OS-level tiling matters more than it sounds. macOS Split View, Windows Snap Layouts, PowerToys FancyZones, and tools like Rectangle can make Codex feel like part of a split workflow even when Codex itself is not split.

The useful framing is not “where is split view in Codex?” It is “which surface should Codex occupy?”

Summary

If you are looking for Codex split view, the practical answer is use external splitting rather than a native Codex split pane.
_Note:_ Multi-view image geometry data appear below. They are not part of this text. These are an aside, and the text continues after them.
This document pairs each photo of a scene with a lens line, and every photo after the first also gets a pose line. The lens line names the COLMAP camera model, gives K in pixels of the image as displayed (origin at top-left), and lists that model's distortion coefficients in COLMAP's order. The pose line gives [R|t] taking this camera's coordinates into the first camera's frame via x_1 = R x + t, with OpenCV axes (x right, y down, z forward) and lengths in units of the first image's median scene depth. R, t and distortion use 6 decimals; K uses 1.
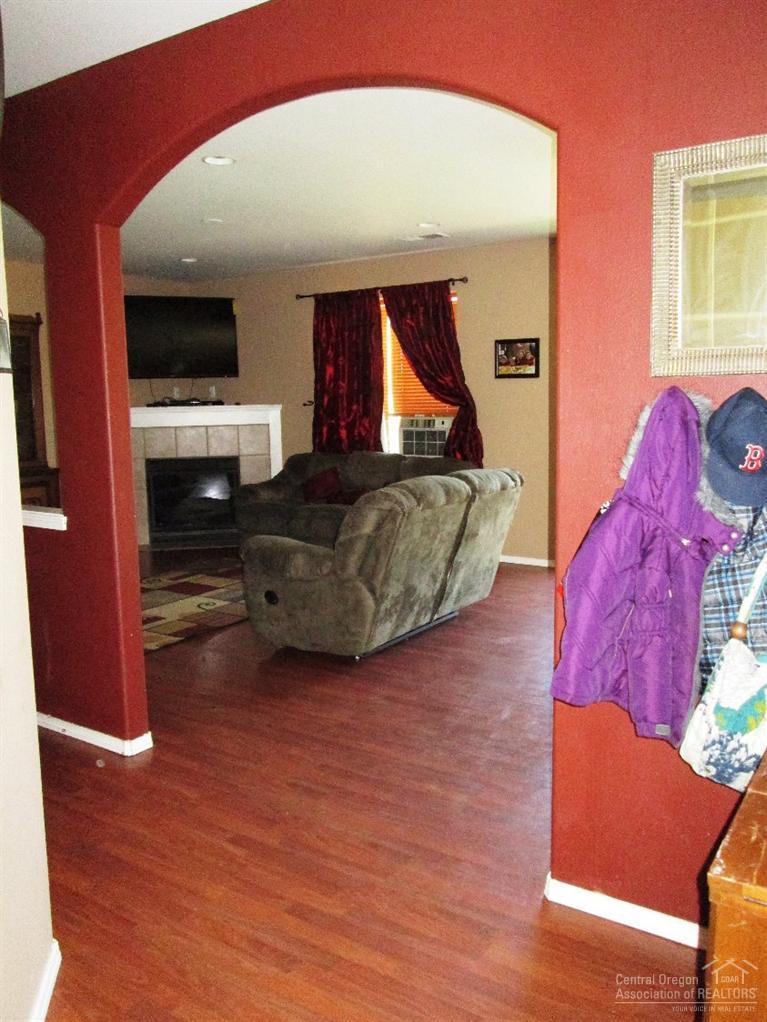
lens RADIAL K [[855.1, 0, 381.6], [0, 855.1, 509.3], [0, 0, 1]] dist [-0.009331, -0.017052]
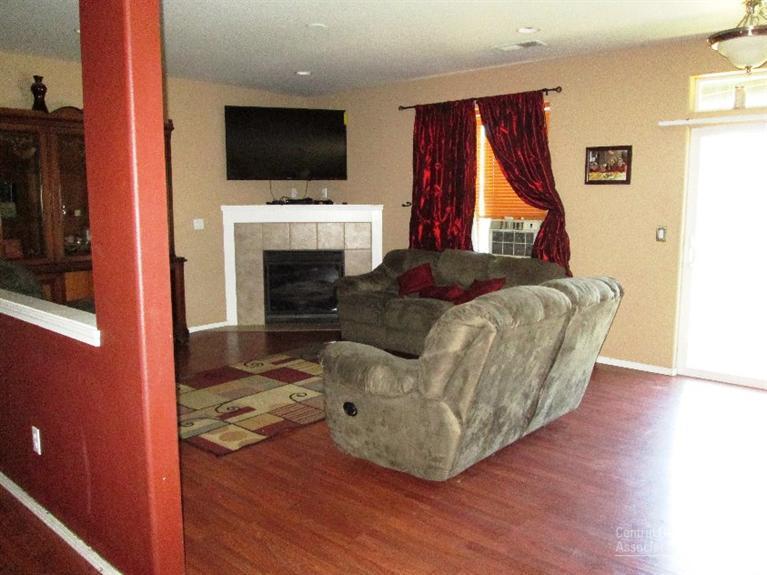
lens RADIAL K [[641.7, 0, 384.0], [0, 641.7, 285.7], [0, 0, 1]] dist [-0.009331, -0.017052]
pose [[0.990803, 0.036936, -0.130177, -0.003317], [-0.036746, 0.999317, 0.003864, -0.024028], [0.130231, 0.000955, 0.991483, 0.196100]]
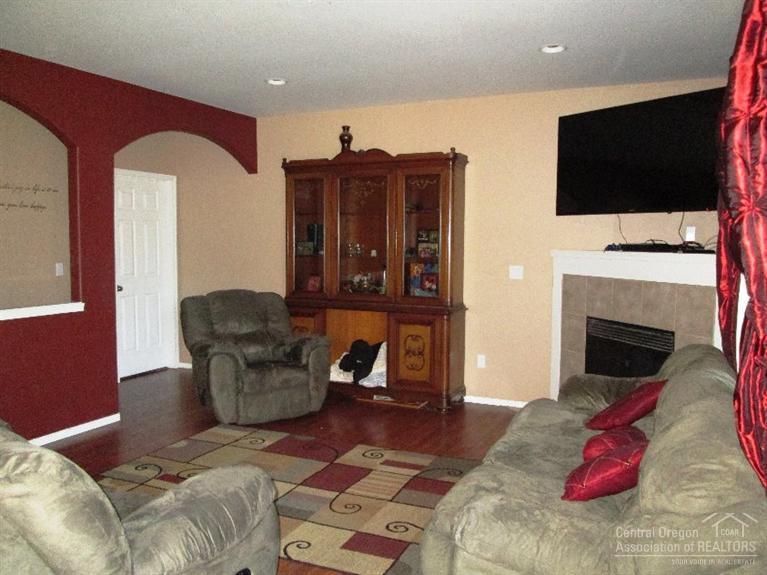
lens RADIAL K [[641.7, 0, 386.5], [0, 641.7, 288.5], [0, 0, 1]] dist [-0.009331, -0.017052]
pose [[0.138101, 0.100799, -0.985275, 0.315768], [-0.140340, 0.986761, 0.081280, -0.121547], [0.980425, 0.127049, 0.150419, 0.835429]]
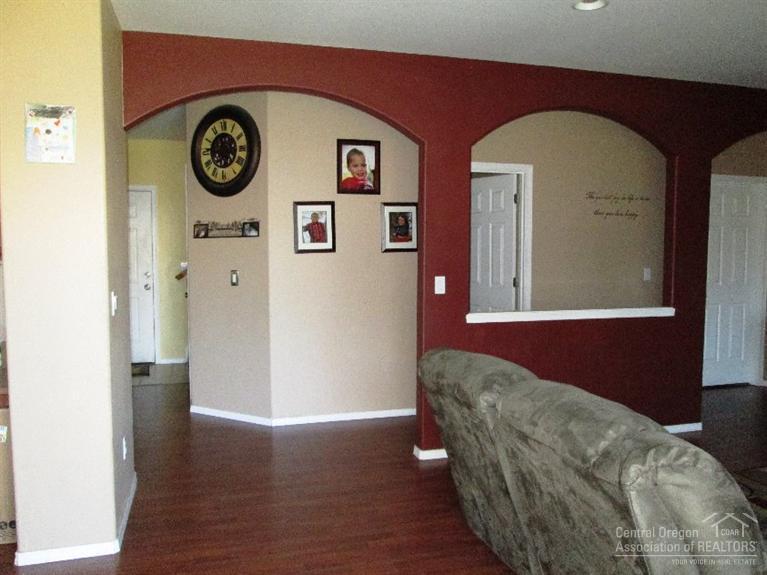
lens RADIAL K [[641.7, 0, 384.9], [0, 641.7, 288.3], [0, 0, 1]] dist [-0.009331, -0.017052]
pose [[-0.637016, 0.076767, -0.767018, 0.358163], [-0.092300, 0.980274, 0.174767, -0.115639], [0.765304, 0.182125, -0.617365, 0.766623]]
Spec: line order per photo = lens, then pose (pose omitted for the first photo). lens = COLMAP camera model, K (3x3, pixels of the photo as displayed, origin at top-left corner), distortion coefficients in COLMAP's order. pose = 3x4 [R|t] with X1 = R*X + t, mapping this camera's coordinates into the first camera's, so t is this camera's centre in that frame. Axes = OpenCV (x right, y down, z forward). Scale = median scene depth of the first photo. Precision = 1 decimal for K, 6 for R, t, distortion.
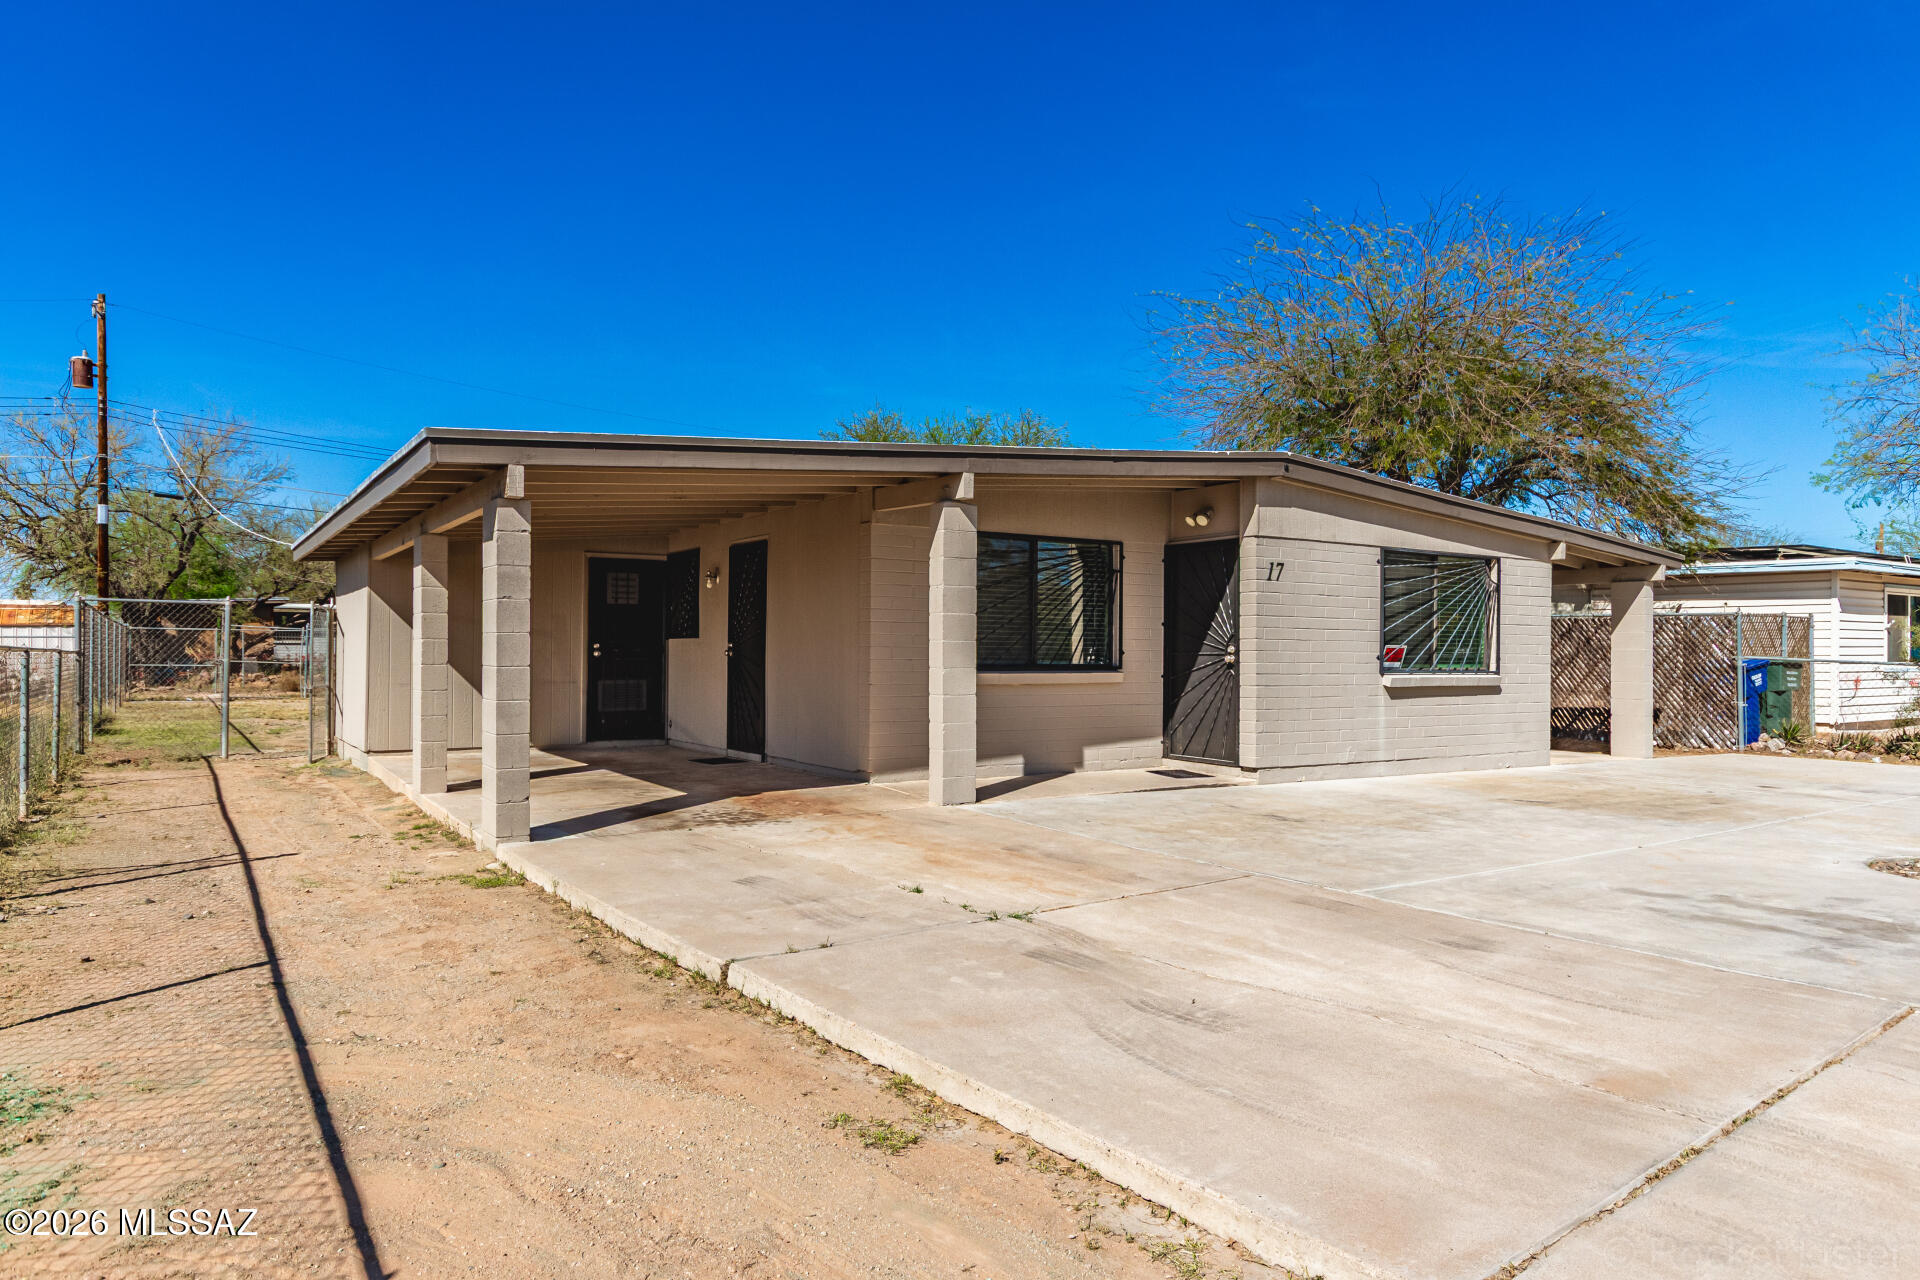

  • In the desktop app, use threads, worktrees, and pop-out windows
  • In the CLI, run multiple processes through tmux or terminal tabs
  • In the IDE extension, rely on VS Code/Cursor split editors

The overlooked point is that this is not only a missing-feature story. Codex’s design leans toward running multiple agents, moving between the threads that need attention, and reviewing results.

If your workflow is constant monitoring, tmux or a dedicated GUI may feel better. If your workflow is focused review, the Codex app’s thread switching and worktrees may be enough. The better first question is whether your work is “parallel supervision” or “focused review.”